The problem is that these are computers. If they're too cheap, companies will buy them in bulk, slap windows on them, and use them for office PCs. And if they're sold at a loss, that then turns into a huge loss
Valve could prevent this by doing it like the Steam Deck and requiring an x year old Steam account with at least y game purchases on it to be allowed to order one. Businesses aren't going to grab secondhand consumer hardware to save a buck, and even if they are the majority of Machine buyers wouldn't be looking to sell (and the margin necessary to get someone to effectively put the price of a Machine on layaway then ship it to some business and pay taxes twice will probably erase any gains the company would possibly see from using Steam Machines instead of Optiplexes)
Valve has said repeatedly they won't subsidize it heavily because it's more of a generic desktop than the deck was. A low subsidized price could attract buyers that wouldn't spend money on games (ie. using for office machines)
Exactly. And we saw people doing that with the Stream Deck. Disney was using it to control their robots. Ukraine was using them to control IRL turrets.

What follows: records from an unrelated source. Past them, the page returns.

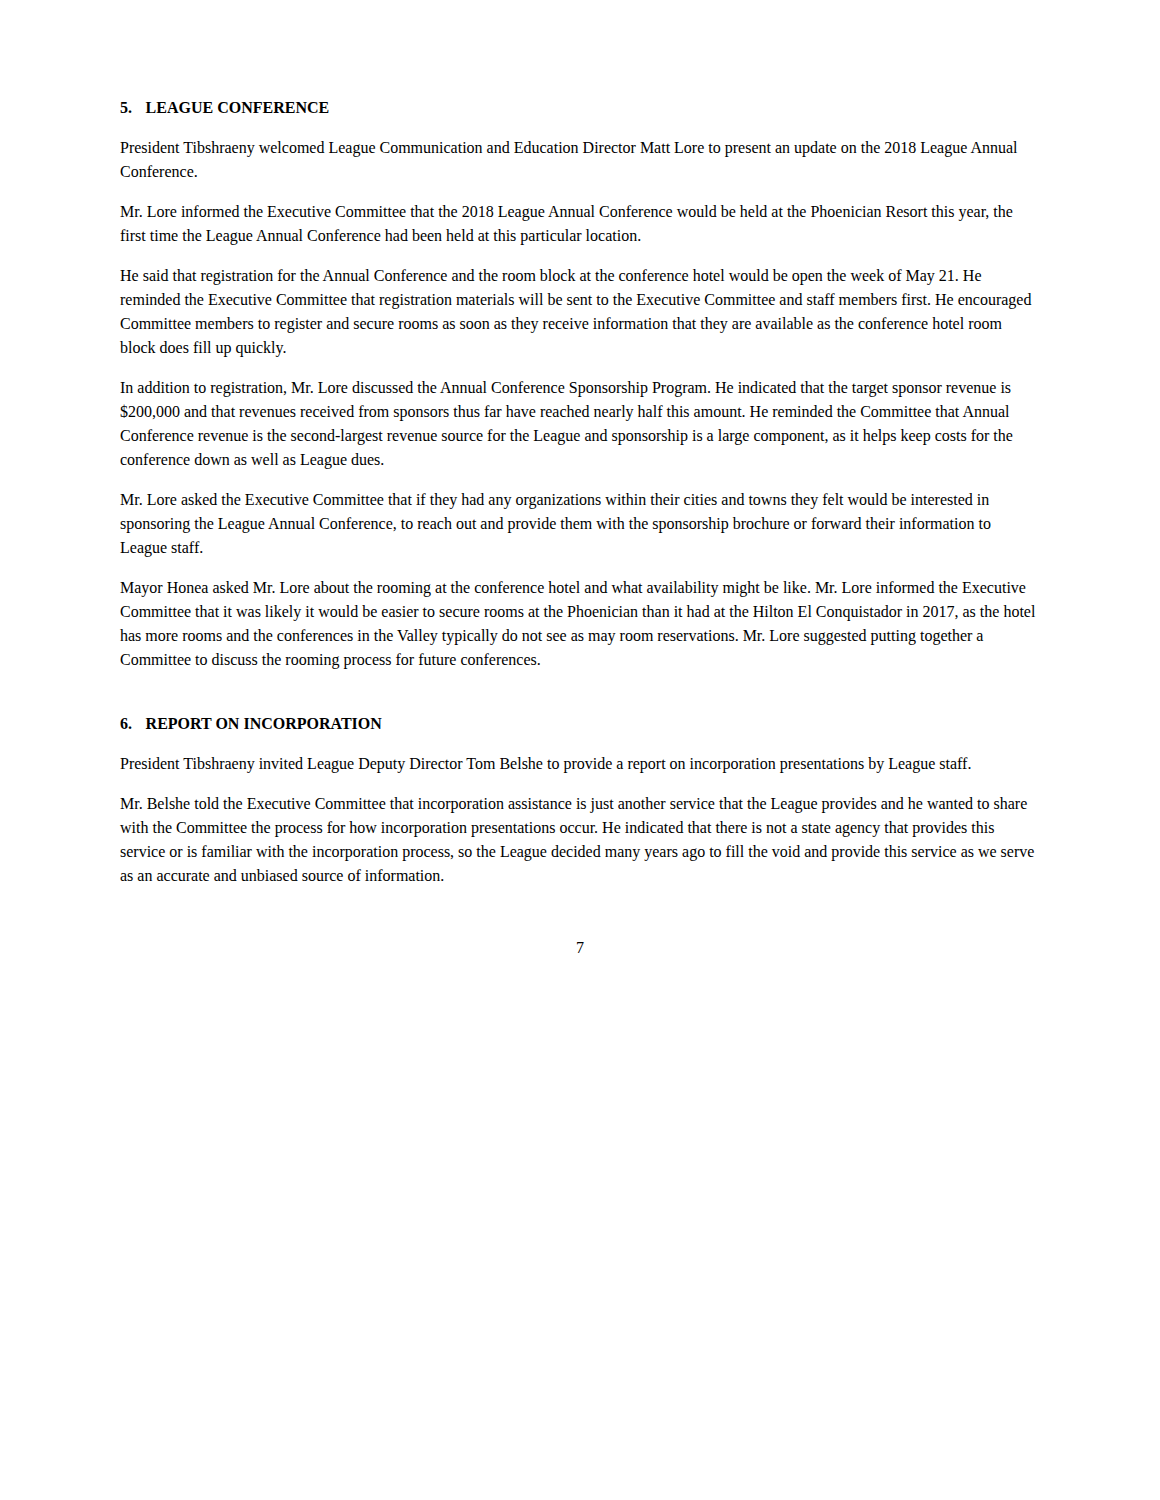5. LEAGUE CONFERENCE
President Tibshraeny welcomed League Communication and Education Director Matt Lore to present an update on the 2018 League Annual Conference.
Mr. Lore informed the Executive Committee that the 2018 League Annual Conference would be held at the Phoenician Resort this year, the first time the League Annual Conference had been held at this particular location.
He said that registration for the Annual Conference and the room block at the conference hotel would be open the week of May 21. He reminded the Executive Committee that registration materials will be sent to the Executive Committee and staff members first. He encouraged Committee members to register and secure rooms as soon as they receive information that they are available as the conference hotel room block does fill up quickly.
In addition to registration, Mr. Lore discussed the Annual Conference Sponsorship Program. He indicated that the target sponsor revenue is $200,000 and that revenues received from sponsors thus far have reached nearly half this amount. He reminded the Committee that Annual Conference revenue is the second-largest revenue source for the League and sponsorship is a large component, as it helps keep costs for the conference down as well as League dues.
Mr. Lore asked the Executive Committee that if they had any organizations within their cities and towns they felt would be interested in sponsoring the League Annual Conference, to reach out and provide them with the sponsorship brochure or forward their information to League staff.
Mayor Honea asked Mr. Lore about the rooming at the conference hotel and what availability might be like. Mr. Lore informed the Executive Committee that it was likely it would be easier to secure rooms at the Phoenician than it had at the Hilton El Conquistador in 2017, as the hotel has more rooms and the conferences in the Valley typically do not see as may room reservations. Mr. Lore suggested putting together a Committee to discuss the rooming process for future conferences.
6. REPORT ON INCORPORATION
President Tibshraeny invited League Deputy Director Tom Belshe to provide a report on incorporation presentations by League staff.
Mr. Belshe told the Executive Committee that incorporation assistance is just another service that the League provides and he wanted to share with the Committee the process for how incorporation presentations occur. He indicated that there is not a state agency that provides this service or is familiar with the incorporation process, so the League decided many years ago to fill the void and provide this service as we serve as an accurate and unbiased source of information.
7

That's just what we know of.
They would instantly catch an anti-trust case from Epic for trying to use their dominant software position to undercut hardware manufacturers and take control of both gaming hardware and software.
Do they think valve's lawyers are not as good as Nintendo's or something?
They were supposedly able to take a loss on the original Steam Decks, at least the lower priced 64GB models. There's also an argument to be made that this device is primarily competing with consoles, where Steam doesn't have a monopoly. Steam also allows games from other stores to be run on their unlocked device, it's not their fault that Epic decided not to make an offical linux launcher.
But I'm not a lawyer, and I'm sure Epic will try to start anti-trust investigations over anything they can.
They. Did. Not.
The only thing remotely suggesting that is GabeN saying the price point was "painful" in a single interview.
Valve has stated that the Steam Decl wasn't sold at a loss. GabeN was likely referring to the profit margins being very low, which is not the same as selling at a loss
Why the hell can't this myth just die already?
Sweeny would sue Steam because Gabe farted and Tim didn't get to smell it.
Valve stated that they want this to be self sustaining by selling it at a normal profit.
Maybe with the RAM prices they'll turn this back and just sell without a loss and focus on profits from Steam itself.
Right now I don't think even they have the answer yet. They don't have the volume to get the RAM prices down or stable so they're getting buttfucked as much as the rest of us.
The problem with a price war is Valve is "just" a multi-billion dollar company, very impressive for their size but a $100bn company like Sony and especially a $3 trillion company like Microsoft could squeeze them out of the market.
And they would have to subsidise the cost by far more than Sony/Microsoft do due to the smaller scale of production and more expensive newer contracts.